With a tentpole release such as this, one could say you shouldn't have to watch it twice to know if you liked it or not. And with films such as Raiders, Jurassic Park and Tin Tin in Spielberg's oeuvre (the latter his most recent comparable work, considering the amount of CGI involved), his work proves you don't need time to process what you've just seen. They're solid, complete works of entertainment; perfect examples of big budget, mainstream cinema. But maybe Ready Player One is the more interesting film precisely because it's not perfect.

Would it work without the sheer onslaught of pop culture touchstones, perfectly-placed to distract and deceive? Possibly not. It's a proper romp, with enough cleverly-deployed twists and turns that all have their respective pay-offs. But so many of the pop culture touchstones are key to the narrative; it simply wouldn't work without them (neither would the book, for that matter). Could the material have been handled better by another director?
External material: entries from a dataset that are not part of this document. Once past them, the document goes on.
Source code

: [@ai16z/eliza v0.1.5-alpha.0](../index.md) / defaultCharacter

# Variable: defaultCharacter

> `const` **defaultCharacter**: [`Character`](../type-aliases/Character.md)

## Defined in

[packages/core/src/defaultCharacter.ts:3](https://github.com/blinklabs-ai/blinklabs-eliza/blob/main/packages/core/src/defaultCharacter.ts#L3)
Honestly, I doubt it. Even if Ready Player One is far from his best work, it's a film surely destined to garner a cult following. It taps into a desire so many of us have to hold on to memories from our childhood, even at the expense of what is happening in the real world. But hey, the real world is a pretty shitty place; maybe Ready Player One's Oasis is the sugar rush we all need right now.

Unless Jumanji 2 is on the cards. There's simply no contest.